Work instruction 1:
According to the exhibition review, how many adults were in the photography class whose works were shown at the Belgrade Theatre?
Work instruction 2:
Locate every line in the entries that contains the word "different", and copy each such line out in full.

Provided text:
The Chinese Collection enjoyed a big revamp after winning funding, and it made a huge difference, showing the importance of the collection rather than just being on a route between galleries.

Leamington Art Gallery & Museum held A Leamington Lad brought together lots of works by Terry Frost, 100 years after his birth in the town. It was brought to life by some recordings of interviews with the characterful Frost. Later in the year I chanced upon another Frost exhibition in Banbury, Frost, Family and Friends, showing works loaned by individuals rather than galleries, and the often personal stories behind them. The works were mostly smaller and not all in Frost’s usual style, which made it fascinating; it’s on until January 9 so there’s still time to see it.

Recording Britain at The Herbert was a V&A touring exhibition which showed the country in 1939 captured by artists of the time, and many lost scenes were recorded; it was poignant though that not all were lost in the war, some were drowned under reservoirs or lost as industries declined. The autumn season of remembrance at the Herbert included work by contemporary artists, but seeing John Piper’s paintings of the city the day after the Blitz were most memorable.

Away from my usual round of galleries, there were some other gems.

A photographic exhibition at the Belgrade Theatre showed the works of a class of 11 adults studying for City and Guild Level 2 Photography & Photo Imaging at City College, and included some really good works on the theme of city life.

Skateboarder John Blakemore

A skateboarder by Tony Skipper in the Belgrade Theatre exhibition, and a John Blakemore from Imagine Hillfields.

Imagine Hillfields was an exhibition which came from a research project, and brought together works by contemporary and historic photographers depicting Hillfields. Jason Tilley had created new portraits for it, Richard Sadler had documented his grandmother’s life in the 50s and Masterji had documented South East Asian families through the decades; but the most astonishing, by John Blakemore from the 1960s hadn’t been seen before. The bleakness of some of the images was at odds with the fizz-fuelled and fun opening.

Lucy Cash presented a film installation in Gosford Books in Coventry city centre as part of the Dance and Somatic Practices Conference 2015 which was being held in the city; about two people could squeeze in to view it at a time.

In the Michael Heseltine Gallery at Middleton Cheney near Banbury, Coventry artist George Wagstaffe, known for his sculptures, held his first painting exhibition at the age of 80-plus, and it was interesting to hear about how Pre-Raphaelite women he’d seen in paintings in Birmingham around the time of the Second World War were influencing him still.

I discovered CRW Nevinson at the Barber in Birmingham, and loved his attitudes and mix of futurist and cubist styles; the gallery showed German Expressionist prints at the same time, works which were derided by the Nazis and can be appreciated now for their honesty and power. On London visits, I discovered and enjoyed the art galleries at the Imperial War Museum.

My first visit to Bilston Craft Gallery was to see Bilston’s Happy Housing: Otto Neurath’s Vision for Post-War Modern Living, an examination of the plan for homes that would actually make people happy, and what happened to that inspirational idea.

There was an exhibition of photographs as part of Coventry University Romani Week in April, with an introductory talk by the late Deputy Council Leader Phil Townshend, who spoke passionately about the city’s dedication to community cohesion.

Extracted records:
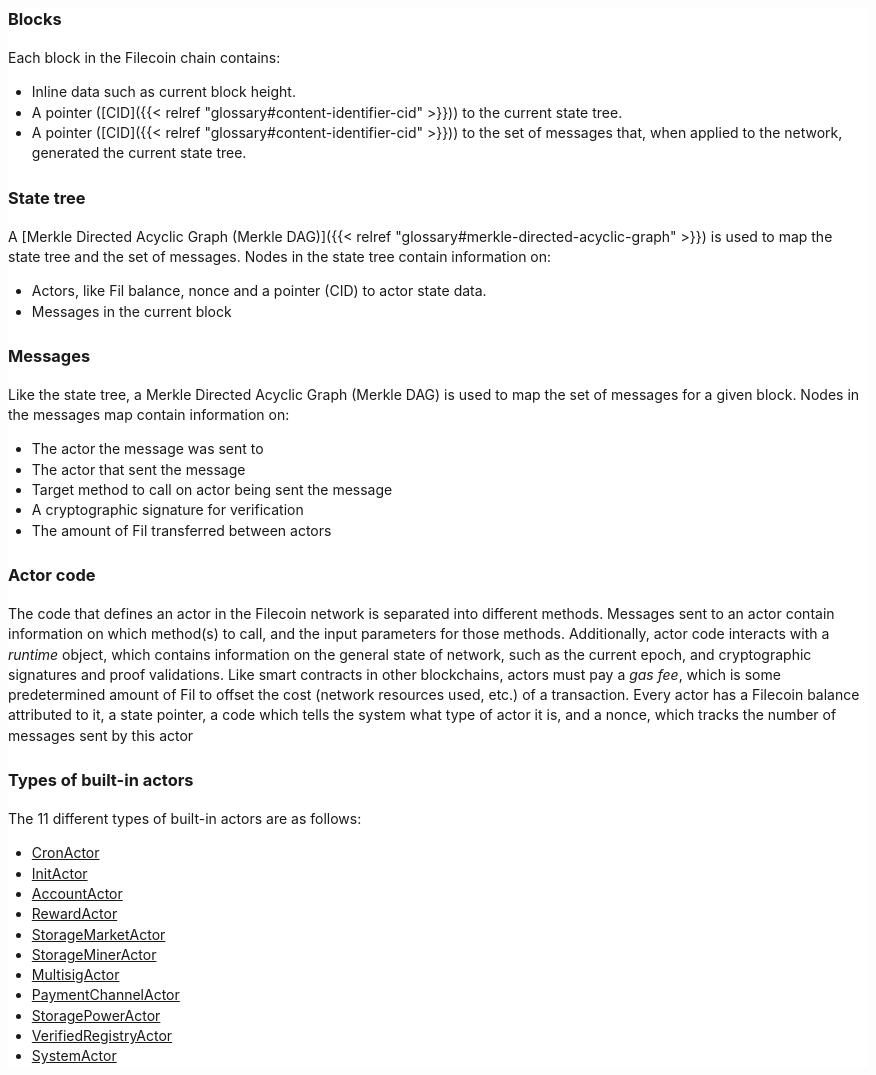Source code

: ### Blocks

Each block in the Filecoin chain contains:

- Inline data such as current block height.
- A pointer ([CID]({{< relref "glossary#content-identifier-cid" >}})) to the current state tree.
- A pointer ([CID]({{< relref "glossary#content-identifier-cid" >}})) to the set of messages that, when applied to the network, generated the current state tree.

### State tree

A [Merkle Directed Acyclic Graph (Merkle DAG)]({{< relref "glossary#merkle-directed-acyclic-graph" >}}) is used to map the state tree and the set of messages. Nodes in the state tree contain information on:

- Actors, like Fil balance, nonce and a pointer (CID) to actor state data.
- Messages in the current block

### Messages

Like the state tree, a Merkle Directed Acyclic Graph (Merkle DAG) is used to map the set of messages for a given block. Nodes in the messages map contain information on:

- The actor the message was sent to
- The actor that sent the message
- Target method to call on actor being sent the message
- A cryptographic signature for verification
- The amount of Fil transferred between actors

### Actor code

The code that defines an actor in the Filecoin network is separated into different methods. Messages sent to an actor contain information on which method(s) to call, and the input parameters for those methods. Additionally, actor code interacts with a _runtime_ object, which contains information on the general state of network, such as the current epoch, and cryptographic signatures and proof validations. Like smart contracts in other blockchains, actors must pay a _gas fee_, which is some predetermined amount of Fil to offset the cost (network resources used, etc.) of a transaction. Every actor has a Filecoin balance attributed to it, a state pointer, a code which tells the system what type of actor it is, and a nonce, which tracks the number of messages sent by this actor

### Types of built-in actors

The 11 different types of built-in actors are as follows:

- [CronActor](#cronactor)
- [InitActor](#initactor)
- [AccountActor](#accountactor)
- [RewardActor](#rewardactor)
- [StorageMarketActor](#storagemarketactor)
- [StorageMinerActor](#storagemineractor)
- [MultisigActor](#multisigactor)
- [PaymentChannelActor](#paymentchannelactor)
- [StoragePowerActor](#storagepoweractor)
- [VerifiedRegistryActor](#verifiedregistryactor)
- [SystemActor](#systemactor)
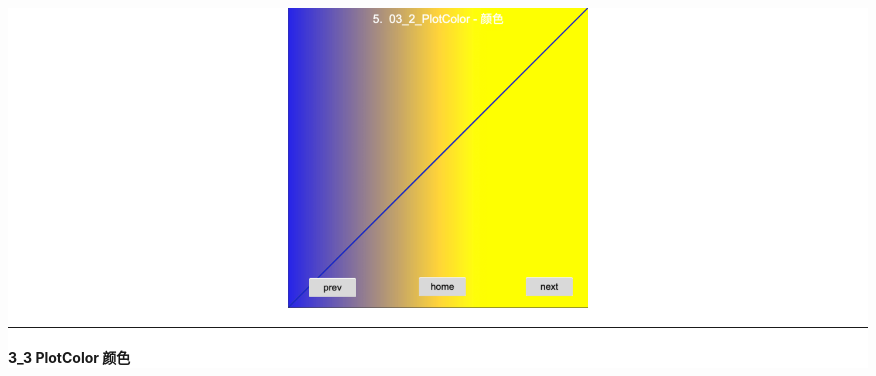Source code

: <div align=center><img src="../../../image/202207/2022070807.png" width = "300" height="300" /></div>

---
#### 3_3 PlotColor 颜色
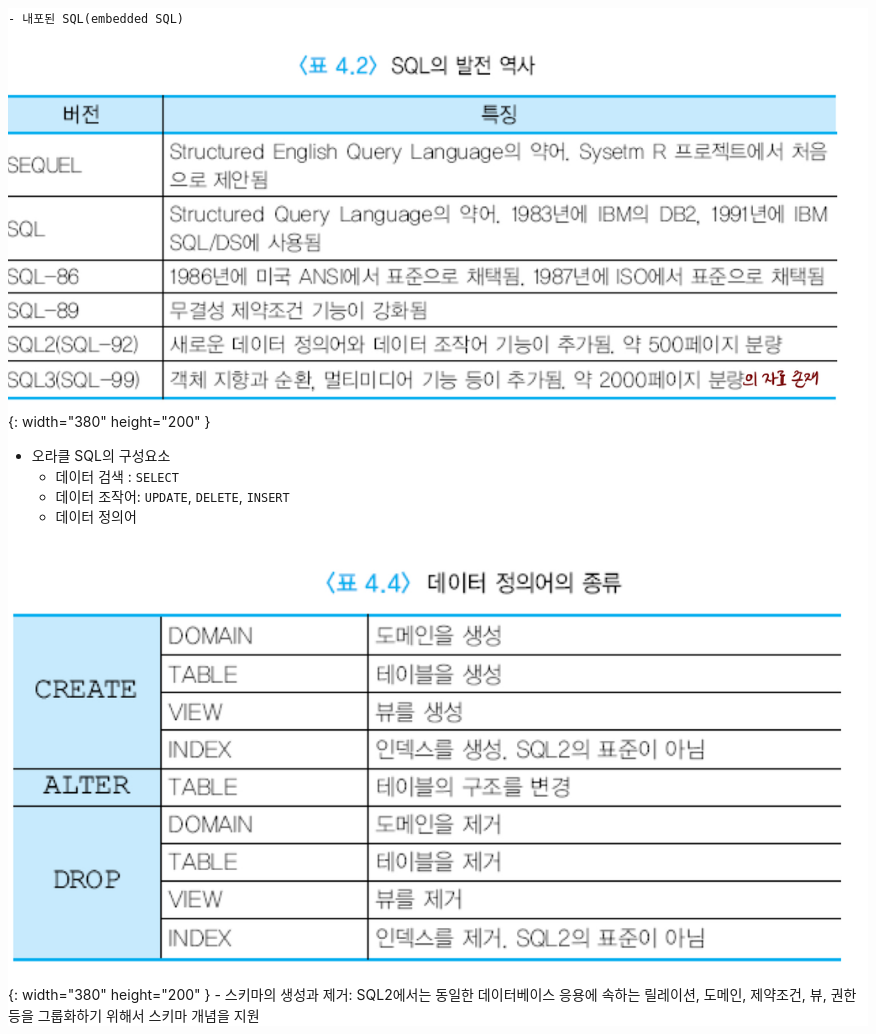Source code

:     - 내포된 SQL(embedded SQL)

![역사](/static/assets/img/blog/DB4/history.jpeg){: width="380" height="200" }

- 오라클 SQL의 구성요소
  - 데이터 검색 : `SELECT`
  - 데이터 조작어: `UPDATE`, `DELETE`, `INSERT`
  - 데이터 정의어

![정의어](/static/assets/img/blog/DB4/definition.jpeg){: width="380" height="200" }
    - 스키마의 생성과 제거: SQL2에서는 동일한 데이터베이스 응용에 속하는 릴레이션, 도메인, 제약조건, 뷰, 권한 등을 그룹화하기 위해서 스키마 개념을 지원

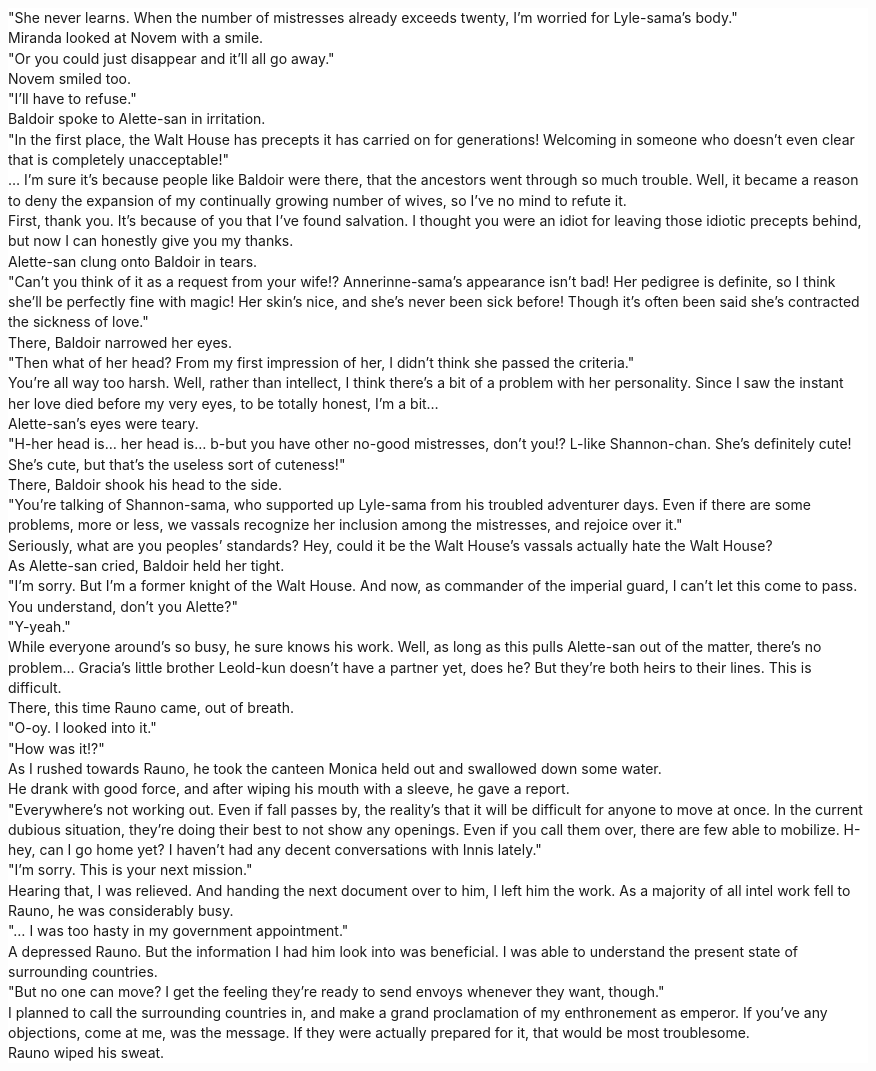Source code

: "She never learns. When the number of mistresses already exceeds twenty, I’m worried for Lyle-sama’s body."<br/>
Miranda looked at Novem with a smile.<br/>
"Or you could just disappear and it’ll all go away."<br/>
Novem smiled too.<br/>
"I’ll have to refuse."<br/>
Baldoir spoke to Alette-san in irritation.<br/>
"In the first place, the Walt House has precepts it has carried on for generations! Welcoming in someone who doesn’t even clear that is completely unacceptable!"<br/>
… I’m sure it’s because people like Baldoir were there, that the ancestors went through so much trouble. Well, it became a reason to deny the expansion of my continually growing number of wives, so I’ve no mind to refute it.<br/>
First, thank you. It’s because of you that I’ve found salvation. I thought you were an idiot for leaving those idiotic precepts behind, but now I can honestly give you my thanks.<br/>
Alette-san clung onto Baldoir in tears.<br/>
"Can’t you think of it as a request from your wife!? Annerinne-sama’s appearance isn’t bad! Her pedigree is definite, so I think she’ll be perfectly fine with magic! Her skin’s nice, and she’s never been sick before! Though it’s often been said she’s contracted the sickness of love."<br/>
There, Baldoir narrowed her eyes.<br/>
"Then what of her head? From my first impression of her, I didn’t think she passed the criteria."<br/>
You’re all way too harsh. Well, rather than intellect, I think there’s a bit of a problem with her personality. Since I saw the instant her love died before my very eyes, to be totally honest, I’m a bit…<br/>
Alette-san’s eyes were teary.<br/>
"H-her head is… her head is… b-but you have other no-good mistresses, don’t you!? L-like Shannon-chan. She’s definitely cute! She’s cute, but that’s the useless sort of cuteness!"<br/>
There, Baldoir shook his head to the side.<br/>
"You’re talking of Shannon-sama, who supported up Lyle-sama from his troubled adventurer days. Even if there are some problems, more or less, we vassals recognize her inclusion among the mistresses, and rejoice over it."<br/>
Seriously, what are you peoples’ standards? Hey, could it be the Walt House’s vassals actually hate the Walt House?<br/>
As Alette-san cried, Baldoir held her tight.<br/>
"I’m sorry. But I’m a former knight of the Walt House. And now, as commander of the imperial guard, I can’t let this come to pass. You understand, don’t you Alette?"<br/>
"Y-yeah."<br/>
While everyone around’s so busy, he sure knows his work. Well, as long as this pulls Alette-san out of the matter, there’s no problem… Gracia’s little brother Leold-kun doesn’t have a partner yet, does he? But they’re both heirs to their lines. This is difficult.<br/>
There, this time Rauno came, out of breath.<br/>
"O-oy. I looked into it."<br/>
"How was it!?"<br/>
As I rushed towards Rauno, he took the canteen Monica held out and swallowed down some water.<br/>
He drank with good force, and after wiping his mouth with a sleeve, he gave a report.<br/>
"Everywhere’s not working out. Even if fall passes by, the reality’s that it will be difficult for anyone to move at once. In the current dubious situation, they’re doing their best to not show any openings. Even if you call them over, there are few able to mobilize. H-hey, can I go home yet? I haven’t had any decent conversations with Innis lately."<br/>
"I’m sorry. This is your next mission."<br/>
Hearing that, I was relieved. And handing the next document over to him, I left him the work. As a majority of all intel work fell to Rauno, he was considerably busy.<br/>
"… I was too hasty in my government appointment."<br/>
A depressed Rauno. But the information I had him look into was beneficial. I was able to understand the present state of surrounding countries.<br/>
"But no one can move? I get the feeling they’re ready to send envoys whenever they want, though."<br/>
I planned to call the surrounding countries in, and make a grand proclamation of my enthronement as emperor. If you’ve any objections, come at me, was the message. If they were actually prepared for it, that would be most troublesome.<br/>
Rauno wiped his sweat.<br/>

Response box 1:
11

Response box 2:
The code that defines an actor in the Filecoin network is separated into different methods. Messages sent to an actor contain information on which method(s) to call, and the input parameters for those methods. Additionally, actor code interacts with a _runtime_ object, which contains information on the general state of network, such as the current epoch, and cryptographic signatures and proof validations. Like smart contracts in other blockchains, actors must pay a _gas fee_, which is some predetermined amount of Fil to offset the cost (network resources used, etc.) of a transaction. Every actor has a Filecoin balance attributed to it, a state pointer, a code which tells the system what type of actor it is, and a nonce, which tracks the number of messages sent by this actor
The 11 different types of built-in actors are as follows:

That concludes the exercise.